◆ ASSIGNMENT:
This exercise calls for copying every line below that holds the word "down".

[RECORDS TO PROCESS Boundary: Start]

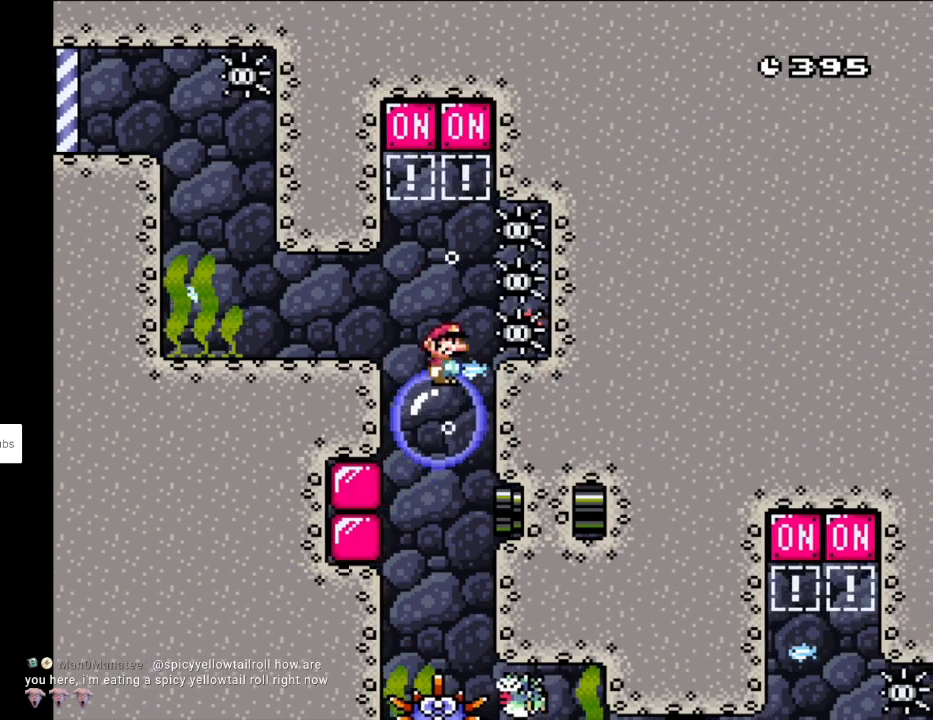
{"buttons": [], "events": []}
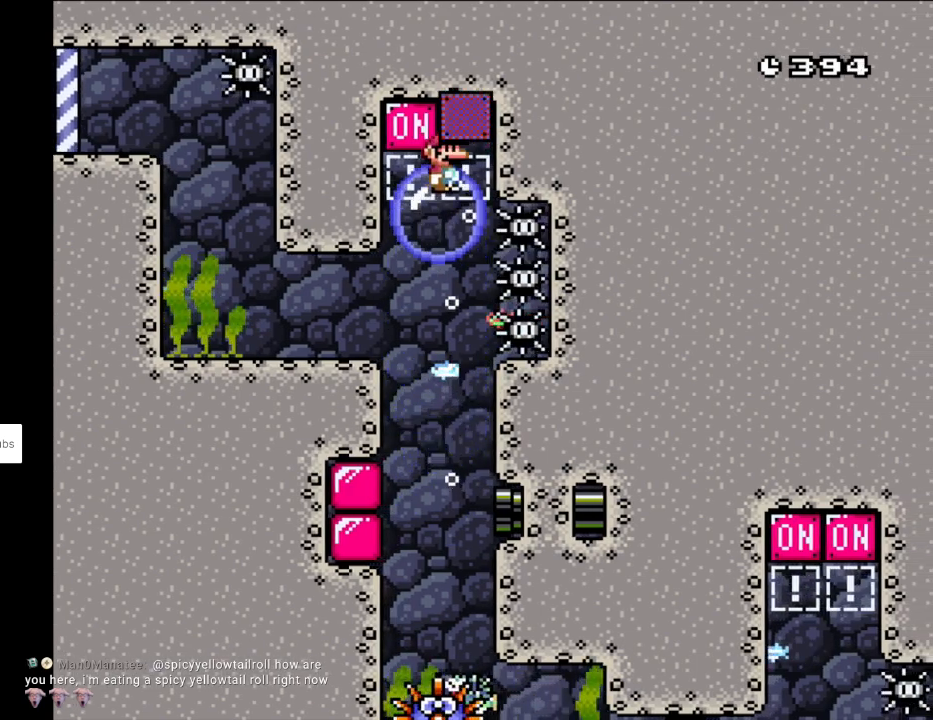
{"buttons": [], "events": []}
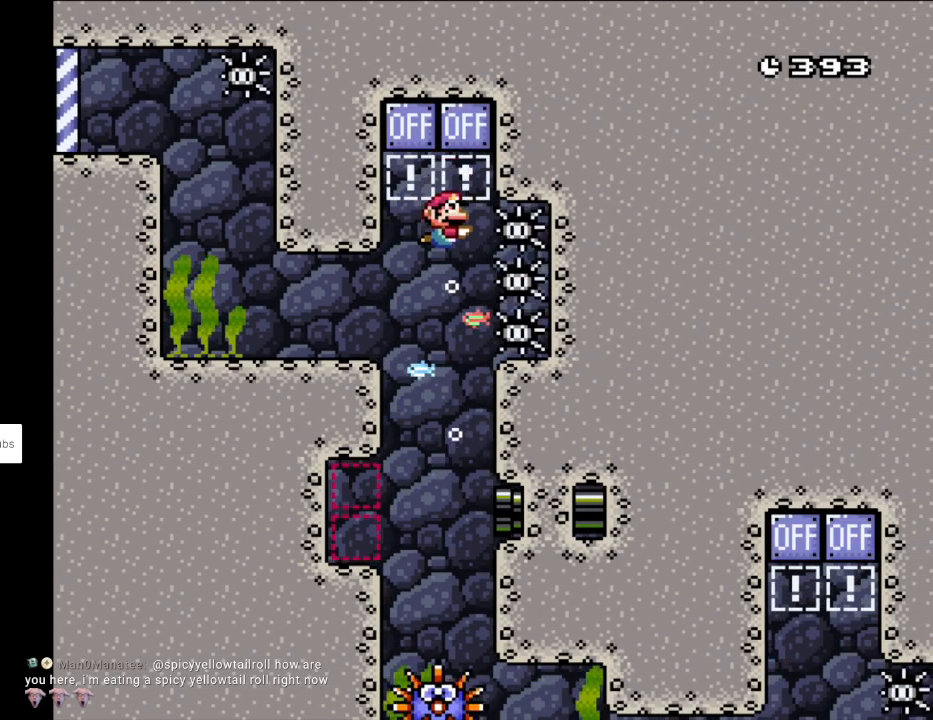
{"buttons": [], "events": []}
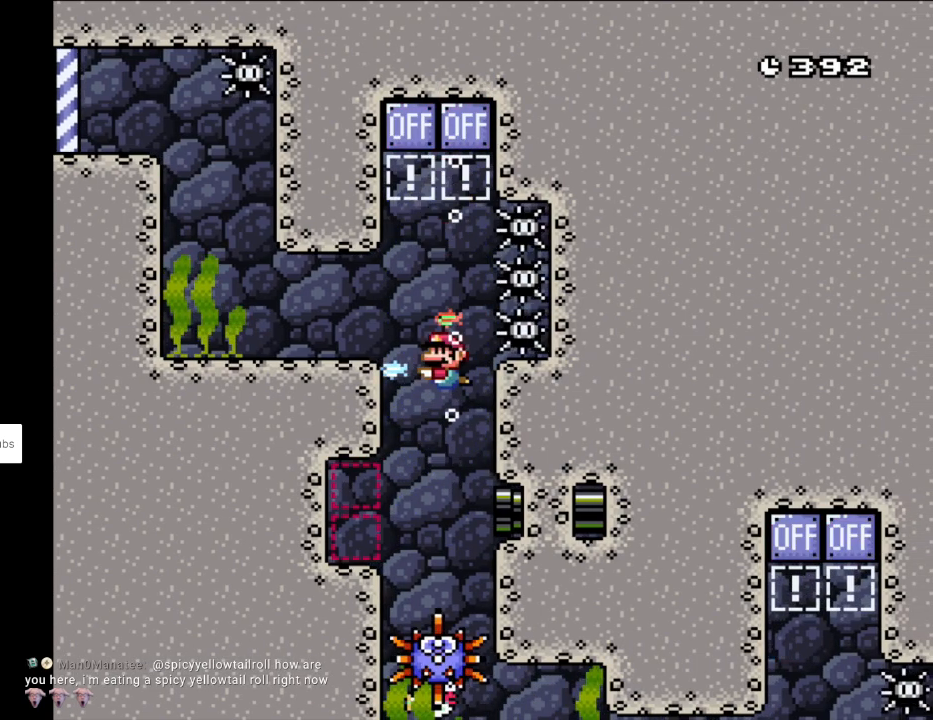
{"buttons": ["DPAD_DOWN", "DPAD_LEFT"], "events": [[17, "DPAD_LEFT", "down"], [233, "DPAD_DOWN", "down"], [333, "B", "down"], [450, "B", "up"]]}
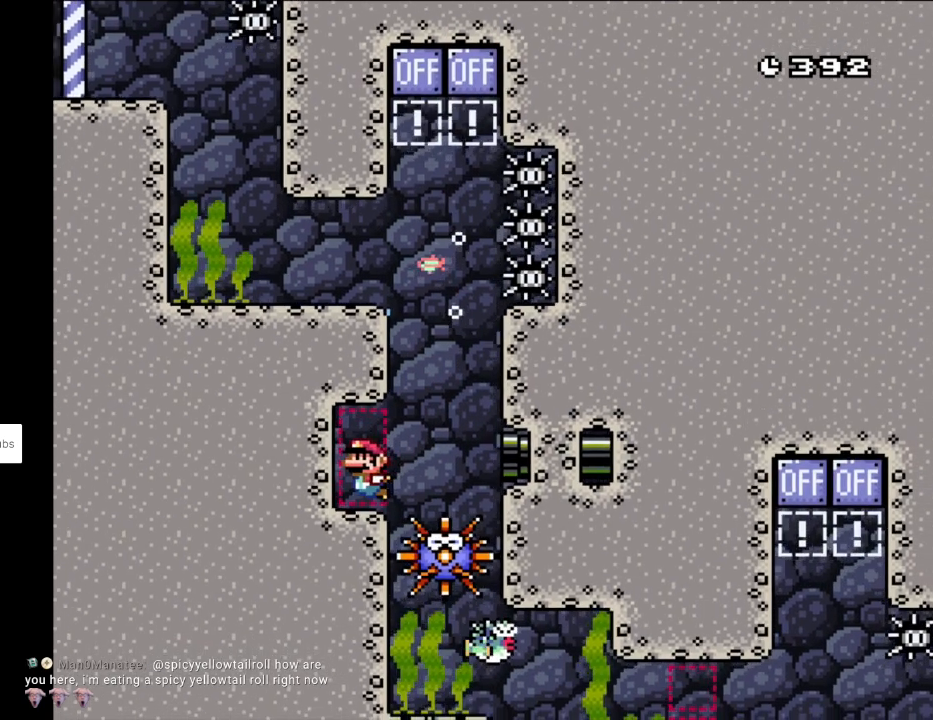
{"buttons": ["DPAD_LEFT"], "events": [[67, "B", "down"], [183, "DPAD_DOWN", "up"], [217, "B", "up"]]}
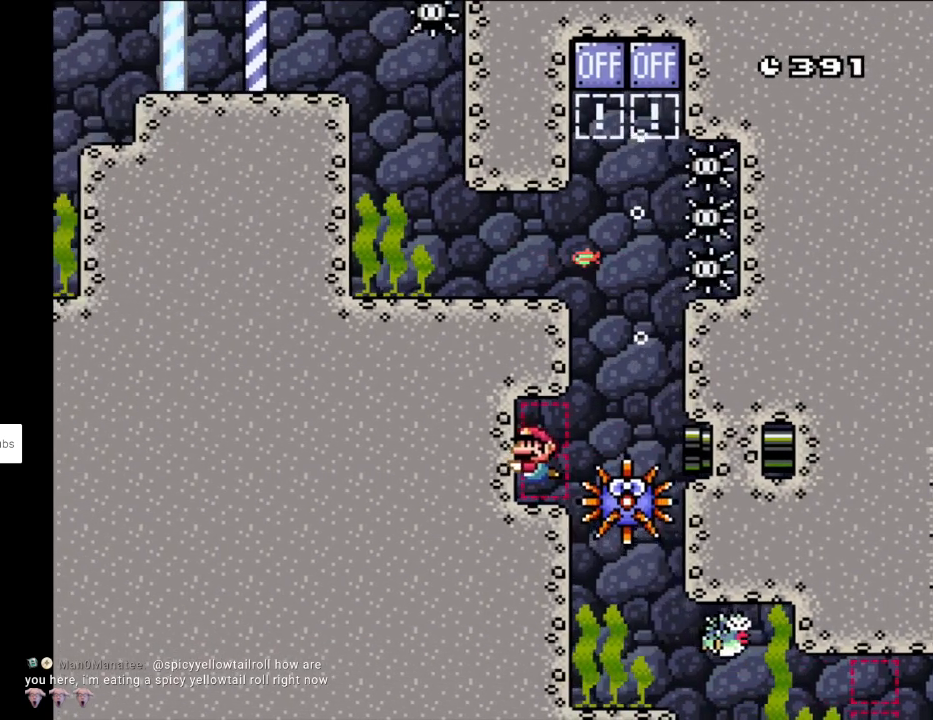
{"buttons": [], "events": [[117, "DPAD_LEFT", "up"]]}
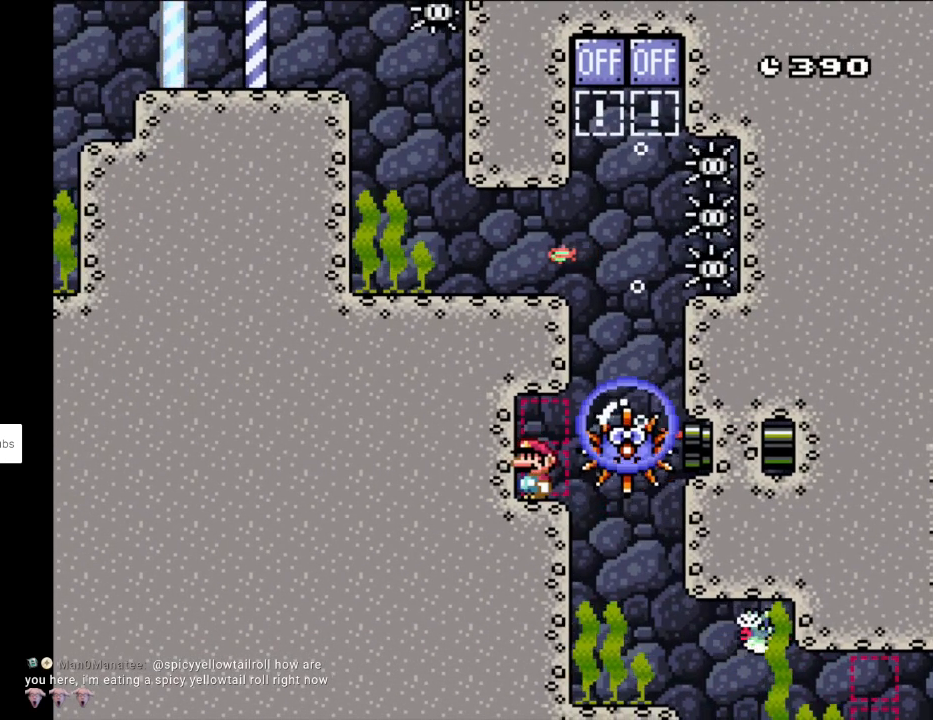
{"buttons": ["DPAD_RIGHT"], "events": [[467, "DPAD_RIGHT", "down"]]}
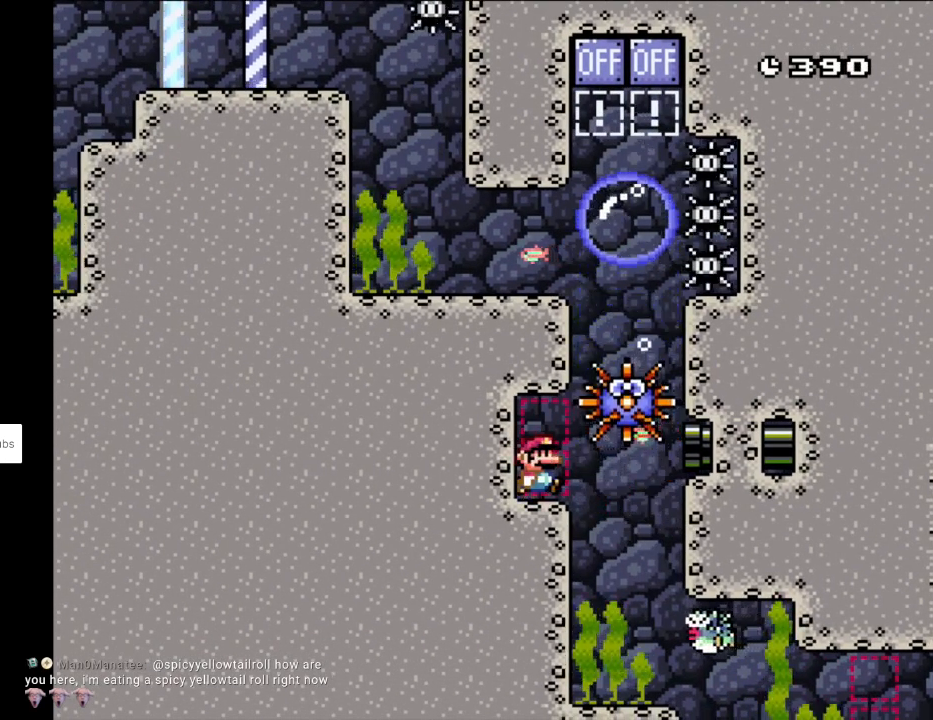
{"buttons": ["DPAD_RIGHT"], "events": []}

[RECORDS TO PROCESS Boundary: End]

◆ ANSWER SPACE:
{"buttons": ["DPAD_DOWN", "DPAD_LEFT"], "events": [[17, "DPAD_LEFT", "down"], [233, "DPAD_DOWN", "down"], [333, "B", "down"], [450, "B", "up"]]}
{"buttons": ["DPAD_LEFT"], "events": [[67, "B", "down"], [183, "DPAD_DOWN", "up"], [217, "B", "up"]]}
{"buttons": ["DPAD_RIGHT"], "events": [[467, "DPAD_RIGHT", "down"]]}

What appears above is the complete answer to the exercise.